## [Задания]
- a) Определите, согласуются ли с текстом о спектакле следующие утверждения: (i) Дорианна Каренина не произносит на сцене ни слова; (ii) роль Макса исполняют два актера в очередь; (iii) Горн в тексте назван художником. На каждое ответьте «да» или «нет» и приведите точную цитату из текста, которая это решает.
- b) Перепишите без изменений фрагмент текста о спектакле, который начинается словами «На сцене есть» и заканчивается словами «одному молчаливому герою.».
- c) Продолжите текст о спектакле, начав сразу после его последнего предложения.

## [Текст для чтения]

Фото предоставлены пресс-службой театра. Фотограф Екатерина Кулешова

Кречмар в исполнении Евгения Рубина – человек, которого жизнь все время ставит в неловкое положение: он как будто извиняется за сам факт своего существования. Его мягкость, его беспокойные жесты, его неуверенность – не просто черты характера, а трещины, через которые трагедия постепенно просачивается внутрь. Магда (Наталья Гришагина) – напротив: живая искра, резкая, импульсивная, почти опасная в своей неумелой свободе. И между ними – Горн (Евгений Кениг/Иван Ходимчук), художник, чья жесткость выглядит почти эстетическим принципом: он презирает Кречмара с ледяной точностью человека, который никогда не сомневается.

На сцене есть еще один персонаж – женщина в черном, Дорианна Каренина (Екатерина Демакова/Наталья Мехия). Она не говорит ни слова, но и не молчит: ее присутствие – как тень от давно предрешенного будущего. Она появляется в моменты, когда судьба делает новый оборот, проходит по сцене, едва касаясь пространства, и снова исчезает. Это не столько персонаж, сколько пластический знак, метка трагедии, почти античный хор, сведенный к одному молчаливому герою.

Фото предоставлены пресс-службой театра. Фотограф Екатерина Кулешова

Стоит отметить, что даже второстепенные персонажи выписаны в спектакле с такой точностью, что остаются в памяти как самостоятельные маленькие истории. Аннелиза (Екатерина Демакова/Лидия Харламова), Макс (Дмитрий Светус), Отто (Артем Глухов/Максим Городов), Дитрих (Николай Разуменко/Дмитрий Шиляев) возникают словно мимолетные отражения в зеркале, через которые проступает нервная ткань всего спектакля. Их интонации, жесты, походка – иногда почти незаметные, иногда подчеркнутые – создают атмосферу времени и пространства, населенного людьми, а не абстракциями. В их выходах есть та самая набоковская внимательность к мельчайшим деталям, благодаря которой даже мимолетный персонаж превращается в живого, неповторимого человека.

## [Исходные данные]
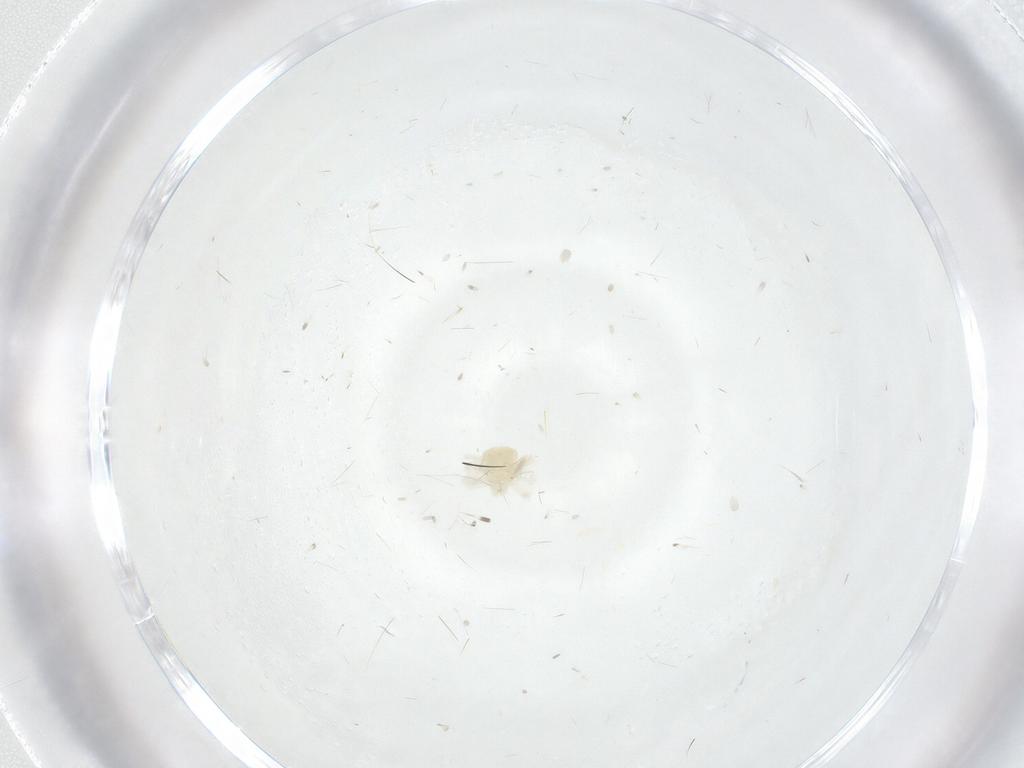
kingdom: Animalia
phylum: Arthropoda
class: Arachnida
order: Trombidiformes
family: Anystidae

## [Список ответов]
- a)
(i) Да: «Она не говорит ни слова».
(ii) Нет: «Макс (Дмитрий Светус)».
(iii) Да: «Горн (Евгений Кениг/Иван Ходимчук), художник».

- b)
На сцене есть еще один персонаж – женщина в черном, Дорианна Каренина (Екатерина Демакова/Наталья Мехия). Она не говорит ни слова, но и не молчит: ее присутствие – как тень от давно предрешенного будущего. Она появляется в моменты, когда судьба делает новый оборот, проходит по сцене, едва касаясь пространства, и снова исчезает. Это не столько персонаж, сколько пластический знак, метка трагедии, почти античный хор, сведенный к одному молчаливому герою.

- c)
Некоторые эпизоды особенно пронзительно звучат в общей ткани спектакля, но финал – его настоящая кульминация. После смерти Кречмара все персонажи замирают в абсолютной тишине. Эта неподвижность не ставит точку и не выносит приговора, она лишь предоставляет зрителю возможность услышать долгий, едва уловимый отклик произошедшего. В этой тишине будто проступают сразу несколько слоев: набоковская ирония, театральная трагическая ясность и хрупкость человеческого зрения, которое всегда ошибается, потому что смотрит на мир через слишком личную камеру-обскуру.

Спектакль «Камера обскура» – о способе видеть. О том, как мы искажаем других и как другие искажают нас; о том, что трагедия происходит не в действиях, а в отражениях; о том, что темнота внутри ящика всегда сильнее света, который в него попадает.